Monty

Song: Demi Lovato-Warrior

You entered from the lit halls of the museum and crossed your arms with a smirk, "So, Monty...we gonna do this the easy way or the hard way?" Smart enough to read between the lines. I knew this was a game for keeps and gave her a grin, "Well Kimberly, when has anything worth it ever been easy?"

I was once more than happy to be alone and focus on my dreams of mastering the mystical monkey power. I still hold an interest but, you stole something from me...my heart.

When I first began to realise how much my respect for you became love I was lost. I never expected to love anyone but, especially not some teenage girl. It drove me mad!

I fought and fought what I felt knowing it would only lead to trouble. The stigmas of society bred into me from a young age. Kimberly you beat me something in you every time the passion and fierce manner in which you've faced every obstacle has me gaping for more.

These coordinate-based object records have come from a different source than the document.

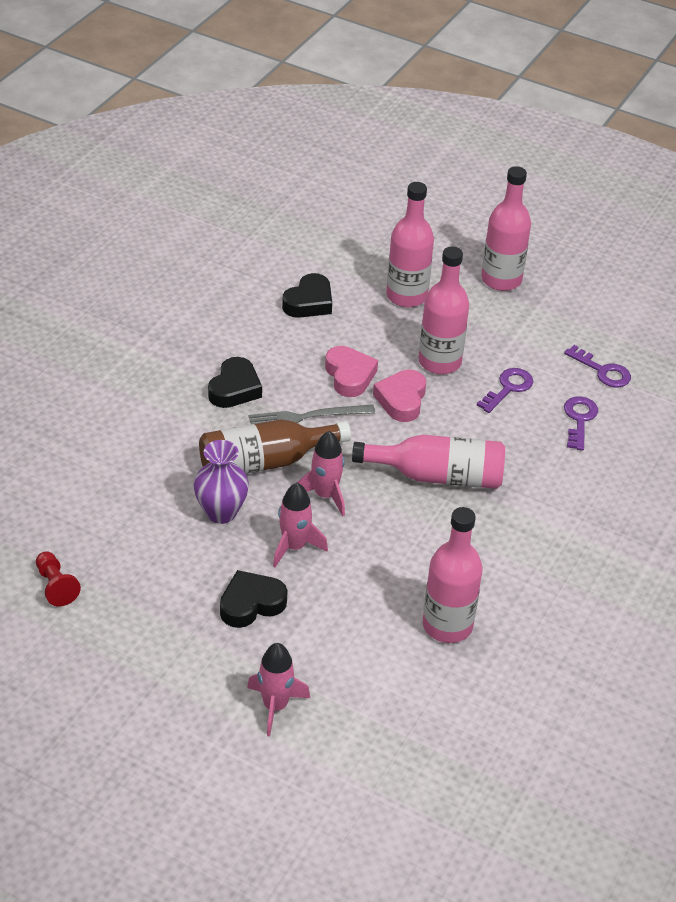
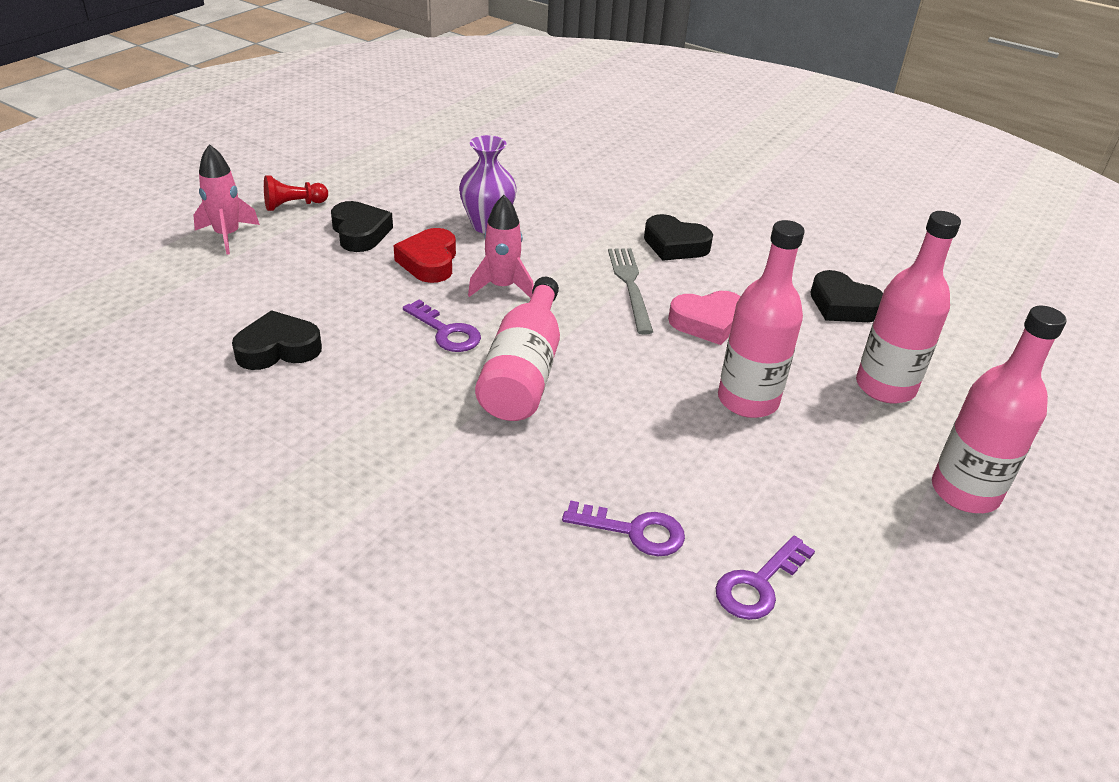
camera: 95 degrees right, 5 degrees down
(56, 586) = (415, 148): red pawn -> red pawn (293, 205)
(264, 462) = (557, 254): brown bottle -> none
(294, 547) = (429, 262): pink rocket -> red heart
(401, 400) = (666, 358): pink heart -> none
(447, 625) = (278, 349): pink bottle -> black heart
(508, 388) = (700, 461): purple key -> purple key (446, 332)

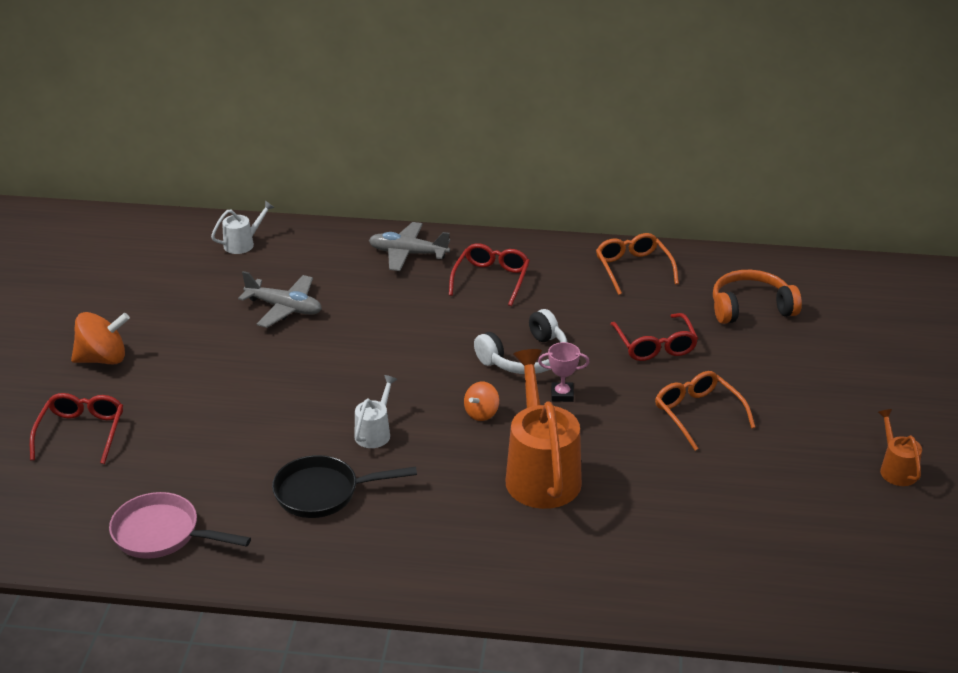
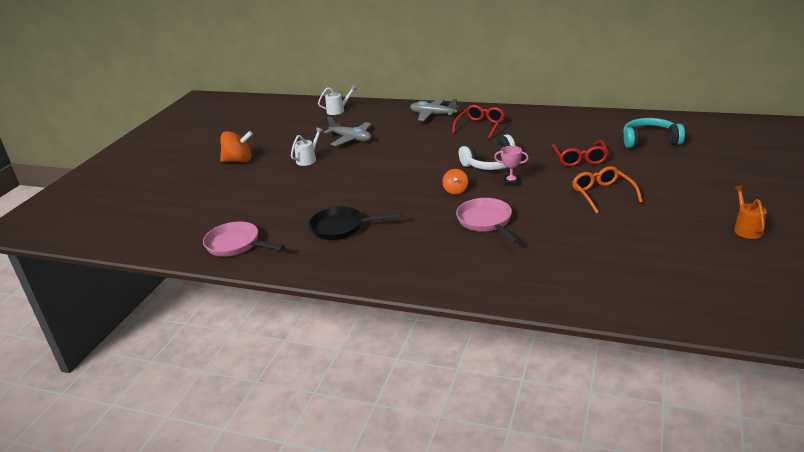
camera: 15 degrees right, 5 degrees down
(81, 432) = (212, 194): red glasses -> none
(375, 432) = (385, 198): white watering can -> white watering can (308, 159)
(481, 413) = (455, 190): orange spinning top -> orange spinning top turned 45 degrees counterclockwise
(540, 472) = (486, 222): orange watering can -> pink pan
(633, 268) = (573, 121): orange glasses -> none
(750, 308) = (650, 141): orange headphones -> turquoise headphones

Now I'm no lord. I care nothing for the stigmas of the modern world but, you have a family and friends that may hold you back. Your words, your confidence, your eyes scream that you're ready but are you really?

I had armor that I thought no one could penetrate. I trained myself to not indulge in such things. A weakness I learned they could be attachments.

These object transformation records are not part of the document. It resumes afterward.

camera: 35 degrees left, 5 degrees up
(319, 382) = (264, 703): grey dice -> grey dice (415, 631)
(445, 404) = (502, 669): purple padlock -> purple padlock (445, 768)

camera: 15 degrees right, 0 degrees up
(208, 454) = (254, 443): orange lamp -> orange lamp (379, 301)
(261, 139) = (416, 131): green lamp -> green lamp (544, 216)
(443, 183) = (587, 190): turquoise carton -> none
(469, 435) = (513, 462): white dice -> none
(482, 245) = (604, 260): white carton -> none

I realised to late that you were as much a warrior as me. You pierced my armor and helped my icy heart become a flame. I changed almost like they say as a phoenix rising from his ashes.

I understand that you called me a liar...when we first met lying was all I did to you. It's rather inconvenient at times like this when all I want now is to scream about all that I've buried when it comes to you. It took 3 years for this to happen...if necessary it will take longer. I suppose I will find out tonight.

I am a man who no longer knows what he wants from the world. My pride was bruised when it came to you. Now knowing I may have you I am almost ashamed that I held back. Could this have already begun if I hadn't been such a coward?

You've basically made your claim. Pinned beneath you I don't dare move, you aren't hurting me at all but, your eyes are burning. The only thing I feel is an all consuming fire in my veins as you are poised above me.

As our lips and teeth clashed I realised you won...you claimed me as yours and I never wanted to take it back. I felt a groan escape me unwillingly in pleasure as your fire scorched me inside and out.

Funny thing is though Kimberly...you claimed me because like you I left my armor open to your flame. Both of us hesitated but, the reason you won...was because I wasn't ready. It wasn't you I doubted. I doubted myself as I always have. Even as a warrior, I am my own worst enemy.